**Task statement:** Retype the lines from the line containing "scientific name: Carpocoris purpureipennis" up to and including the line containing "genus: Turdus" exactly as they appear in the entries below.

------

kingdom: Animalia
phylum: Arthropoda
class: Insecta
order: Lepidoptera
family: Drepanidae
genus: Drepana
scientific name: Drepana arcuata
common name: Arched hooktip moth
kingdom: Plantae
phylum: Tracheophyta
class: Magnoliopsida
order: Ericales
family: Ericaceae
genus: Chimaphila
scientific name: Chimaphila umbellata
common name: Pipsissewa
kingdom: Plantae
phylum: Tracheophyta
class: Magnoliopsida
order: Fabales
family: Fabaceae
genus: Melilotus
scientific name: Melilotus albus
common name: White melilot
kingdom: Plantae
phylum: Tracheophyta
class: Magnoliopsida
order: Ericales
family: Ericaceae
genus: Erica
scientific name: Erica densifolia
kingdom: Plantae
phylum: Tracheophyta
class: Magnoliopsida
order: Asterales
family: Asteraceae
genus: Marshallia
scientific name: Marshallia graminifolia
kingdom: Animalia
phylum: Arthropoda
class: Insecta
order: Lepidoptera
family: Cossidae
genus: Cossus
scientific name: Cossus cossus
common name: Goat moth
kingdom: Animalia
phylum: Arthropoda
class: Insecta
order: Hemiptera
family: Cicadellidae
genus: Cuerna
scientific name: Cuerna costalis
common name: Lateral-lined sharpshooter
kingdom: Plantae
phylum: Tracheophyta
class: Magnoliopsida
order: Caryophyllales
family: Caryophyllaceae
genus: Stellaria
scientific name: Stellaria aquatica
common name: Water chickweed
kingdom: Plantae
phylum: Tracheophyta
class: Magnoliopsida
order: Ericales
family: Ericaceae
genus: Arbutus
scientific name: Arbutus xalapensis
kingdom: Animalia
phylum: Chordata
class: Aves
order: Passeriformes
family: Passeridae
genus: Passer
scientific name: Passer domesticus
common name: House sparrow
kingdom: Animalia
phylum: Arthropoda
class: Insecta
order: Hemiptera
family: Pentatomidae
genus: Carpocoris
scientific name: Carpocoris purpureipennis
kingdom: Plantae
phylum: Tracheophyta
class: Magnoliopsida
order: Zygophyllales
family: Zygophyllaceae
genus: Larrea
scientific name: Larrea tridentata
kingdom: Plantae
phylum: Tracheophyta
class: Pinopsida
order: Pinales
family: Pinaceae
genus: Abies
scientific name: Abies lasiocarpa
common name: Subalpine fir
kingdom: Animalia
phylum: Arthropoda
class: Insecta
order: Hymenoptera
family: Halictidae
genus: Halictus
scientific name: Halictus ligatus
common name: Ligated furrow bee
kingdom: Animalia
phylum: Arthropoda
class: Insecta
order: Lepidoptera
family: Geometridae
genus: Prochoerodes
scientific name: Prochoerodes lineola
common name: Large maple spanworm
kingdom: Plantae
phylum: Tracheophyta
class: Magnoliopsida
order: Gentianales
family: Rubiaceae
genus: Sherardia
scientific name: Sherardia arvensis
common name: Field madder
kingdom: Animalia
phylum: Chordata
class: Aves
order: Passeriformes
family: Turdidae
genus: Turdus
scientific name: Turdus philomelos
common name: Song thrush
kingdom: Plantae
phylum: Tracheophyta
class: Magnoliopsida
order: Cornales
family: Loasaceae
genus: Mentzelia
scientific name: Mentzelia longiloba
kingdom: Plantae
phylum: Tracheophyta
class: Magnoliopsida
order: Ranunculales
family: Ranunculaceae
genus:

------

**Result for this exercise:**
scientific name: Carpocoris purpureipennis
kingdom: Plantae
phylum: Tracheophyta
class: Magnoliopsida
order: Zygophyllales
family: Zygophyllaceae
genus: Larrea
scientific name: Larrea tridentata
kingdom: Plantae
phylum: Tracheophyta
class: Pinopsida
order: Pinales
family: Pinaceae
genus: Abies
scientific name: Abies lasiocarpa
common name: Subalpine fir
kingdom: Animalia
phylum: Arthropoda
class: Insecta
order: Hymenoptera
family: Halictidae
genus: Halictus
scientific name: Halictus ligatus
common name: Ligated furrow bee
kingdom: Animalia
phylum: Arthropoda
class: Insecta
order: Lepidoptera
family: Geometridae
genus: Prochoerodes
scientific name: Prochoerodes lineola
common name: Large maple spanworm
kingdom: Plantae
phylum: Tracheophyta
class: Magnoliopsida
order: Gentianales
family: Rubiaceae
genus: Sherardia
scientific name: Sherardia arvensis
common name: Field madder
kingdom: Animalia
phylum: Chordata
class: Aves
order: Passeriformes
family: Turdidae
genus: Turdus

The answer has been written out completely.